What is being asked:
Revise the entries from the first line through the line containing "genus: Chauliognathus", replacing "phylum" with "division" and leaving all else unchanged.

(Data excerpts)
■ ■ ■ ■

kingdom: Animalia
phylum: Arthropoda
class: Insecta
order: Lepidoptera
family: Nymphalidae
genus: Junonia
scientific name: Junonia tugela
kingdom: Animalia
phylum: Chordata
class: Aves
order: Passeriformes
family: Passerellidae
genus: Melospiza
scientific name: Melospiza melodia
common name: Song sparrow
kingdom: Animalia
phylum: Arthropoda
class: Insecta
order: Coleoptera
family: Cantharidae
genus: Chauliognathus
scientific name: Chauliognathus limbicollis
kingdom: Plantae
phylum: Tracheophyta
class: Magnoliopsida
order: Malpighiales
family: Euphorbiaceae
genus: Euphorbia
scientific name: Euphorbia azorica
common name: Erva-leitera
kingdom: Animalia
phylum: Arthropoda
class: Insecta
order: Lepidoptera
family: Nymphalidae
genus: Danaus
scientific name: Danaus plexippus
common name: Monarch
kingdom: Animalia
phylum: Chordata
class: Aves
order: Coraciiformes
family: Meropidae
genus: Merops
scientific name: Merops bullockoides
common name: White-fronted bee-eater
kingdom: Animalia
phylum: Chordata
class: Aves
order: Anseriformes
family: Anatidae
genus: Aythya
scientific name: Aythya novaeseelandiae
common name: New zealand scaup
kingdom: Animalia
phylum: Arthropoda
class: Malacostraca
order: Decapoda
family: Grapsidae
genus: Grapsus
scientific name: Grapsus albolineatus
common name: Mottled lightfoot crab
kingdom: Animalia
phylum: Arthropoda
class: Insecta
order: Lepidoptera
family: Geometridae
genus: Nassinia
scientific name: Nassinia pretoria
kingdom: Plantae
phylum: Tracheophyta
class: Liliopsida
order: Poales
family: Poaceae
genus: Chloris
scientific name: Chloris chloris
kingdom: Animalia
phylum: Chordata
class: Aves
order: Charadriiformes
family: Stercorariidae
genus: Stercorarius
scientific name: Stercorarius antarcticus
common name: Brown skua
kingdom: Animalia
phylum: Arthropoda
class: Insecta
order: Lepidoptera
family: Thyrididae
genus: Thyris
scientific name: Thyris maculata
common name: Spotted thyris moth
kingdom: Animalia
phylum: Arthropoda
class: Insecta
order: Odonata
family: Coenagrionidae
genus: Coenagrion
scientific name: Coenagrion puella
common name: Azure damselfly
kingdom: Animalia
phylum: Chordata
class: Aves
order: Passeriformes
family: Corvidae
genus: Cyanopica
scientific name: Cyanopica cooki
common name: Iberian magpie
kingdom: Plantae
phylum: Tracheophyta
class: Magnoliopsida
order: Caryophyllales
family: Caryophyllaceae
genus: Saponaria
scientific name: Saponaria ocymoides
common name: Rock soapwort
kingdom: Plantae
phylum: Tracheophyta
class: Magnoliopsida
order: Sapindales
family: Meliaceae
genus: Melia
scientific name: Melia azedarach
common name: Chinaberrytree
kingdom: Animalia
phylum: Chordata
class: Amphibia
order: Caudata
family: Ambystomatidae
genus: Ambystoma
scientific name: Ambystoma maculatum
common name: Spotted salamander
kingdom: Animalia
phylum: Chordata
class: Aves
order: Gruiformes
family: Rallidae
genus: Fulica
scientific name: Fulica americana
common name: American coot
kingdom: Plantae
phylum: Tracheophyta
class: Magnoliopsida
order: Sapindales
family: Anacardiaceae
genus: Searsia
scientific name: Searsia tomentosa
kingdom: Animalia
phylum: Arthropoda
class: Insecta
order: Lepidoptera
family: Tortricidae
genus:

■ ■ ■ ■

Result:
kingdom: Animalia
division: Arthropoda
class: Insecta
order: Lepidoptera
family: Nymphalidae
genus: Junonia
scientific name: Junonia tugela
kingdom: Animalia
division: Chordata
class: Aves
order: Passeriformes
family: Passerellidae
genus: Melospiza
scientific name: Melospiza melodia
common name: Song sparrow
kingdom: Animalia
division: Arthropoda
class: Insecta
order: Coleoptera
family: Cantharidae
genus: Chauliognathus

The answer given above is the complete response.